Data Warehouse is designed to meet
some business needs, which is transaction system cannot do (and vice versa).
Data Warehouse is designed to meet some business needs, which is transaction
system cannot do (and vice versa). he big
question is on why we have to create a Data-Warehouse?. The reasons are as
follows.
As a starter, let’s say you want to
know the monthly variations in 3 months running average on your customer
balances over last twelve months grouped by products+ channels+ customer
segments. Let’s see why do you need a data-warehouse for this purpose.
1.2.1 Keeping
Analysis/Reporting and Production Separate.
If you run the above-said query on your
production systems, you will find that it will lock all your tables and will
eat-up most of your resources, as it will be accessing a lot of data doing a
lot of calculations. This results in the production work to come to a virtual
halt. Imagine hundreds of such above-said queries running at the same time on
your production systems.
Reporting and analysis work typically
access data across the database tables, whereas production work typically
accesses specific customer OR product OR channel record at a point of time.
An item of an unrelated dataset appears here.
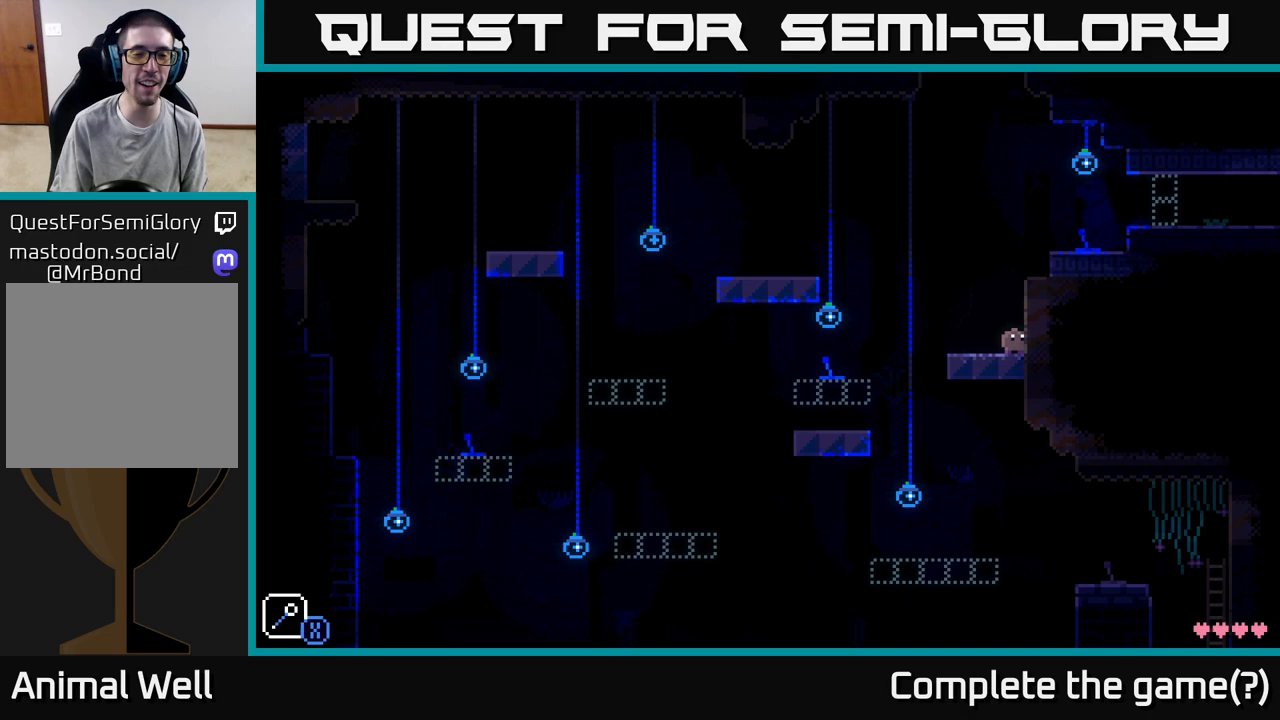
{"buttons": [], "left_stick": "center", "right_stick": "center", "events": []}
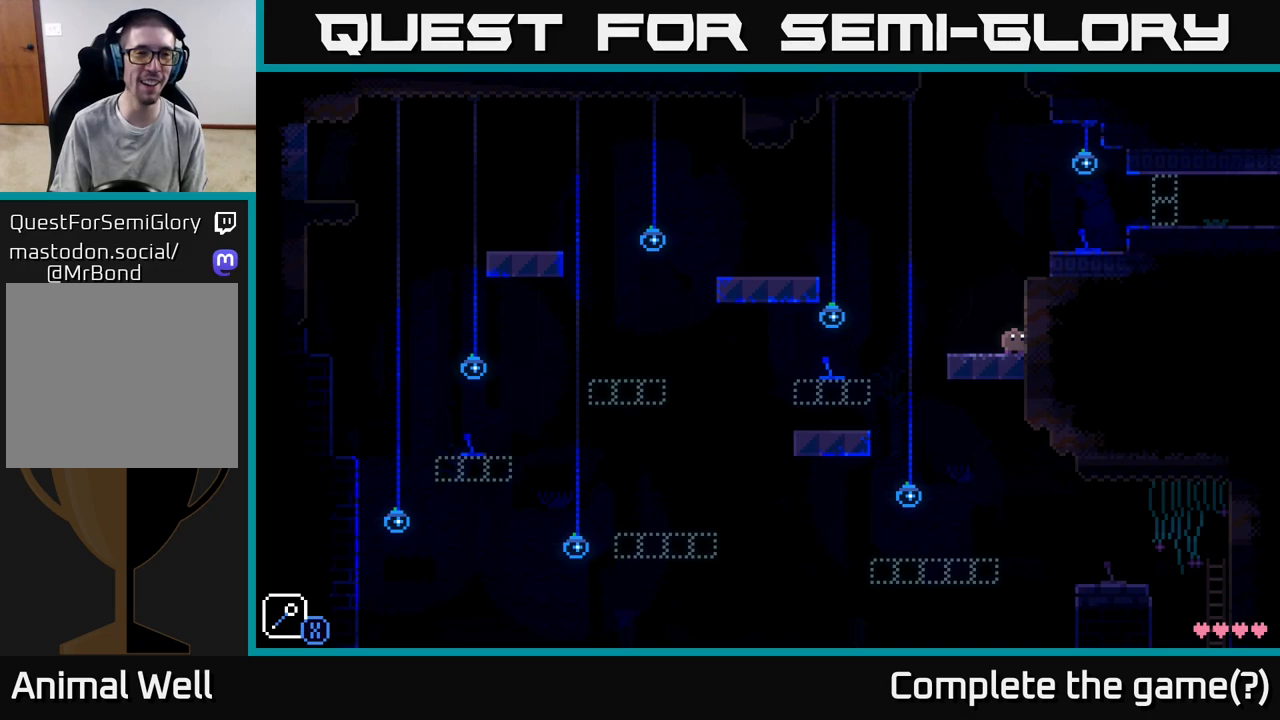
{"buttons": [], "left_stick": "center", "right_stick": "center", "events": []}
That’s why it is important to have the Information generation work to be done
from an offline platform (aka. Data Warehouse). Purpose of Data Warehouse is to
keep analysis/reporting (non-production use data) separate from production
data.
1.2.2 Information
Integration from multiple systems- Single point source for information
As an example- Let’s say you have
different systems for say a loan product vs. credit card product. The
above-said query, if run on production will need to pick the data on real time
basis from these systems.
This will make the query extremely
slow, and will need to do connects in the intermediate tables OR in run-time
memory. Moreover it will not be a reliable result as at a particular point of
time, the databases may not be in synch as many of such synching happen in the
end of day batch runs.
1.2.3 DW purpose
for Data Consistency and Quality
Organizations are riddled with tens of
important systems from which their information comes. Each of these systems may
carry the information in different formats and also may be having out of synch
information. (Different customer ID formats, mismatch in the supplier
statuses). By bringing the data from these disparate sources at a common place,
one can effectively undertake to bring the uniformity and consistency in data
(Refer to cleansing and Data Transformation).
1.2.4 High Response
Time- Production Databases are tuned to expected transaction load
Even if you run the above-said query on
an offline database, it will take a lot of time on the database design, which
is same as that of production. This is because the production databases are
created to cater to production work. In production systems, there is some level
of expected intensity for different kind of actions. Therefore, the indexing and
normalization and other design considerations are for given transaction loads.
However, the Data-warehouse has to be ready for fairly unexpected loads and
type of queries, which demands a high degree of flexibility and quick response
time.
1.2.5 Data Warehouse
objective of providing an adaptive and flexible source of information.
Its easier for users to define the
production work and functionalities they want, but difficult to define the
analysis they need. The analysis needs keep on changing and Data-Warehouse has
the capabilities to adapt quickly to the changing requirements. Please refer to
'Dimension Modeling'
1.2.6 Establish the
foundation for Decision Support
Decision process of an organization will involve
analysis, data mining, forecasting, decision modeling etc. By having a common
point, which can provide consistent, quality data with high response time
provides the core enabler for making fast and informed decisions.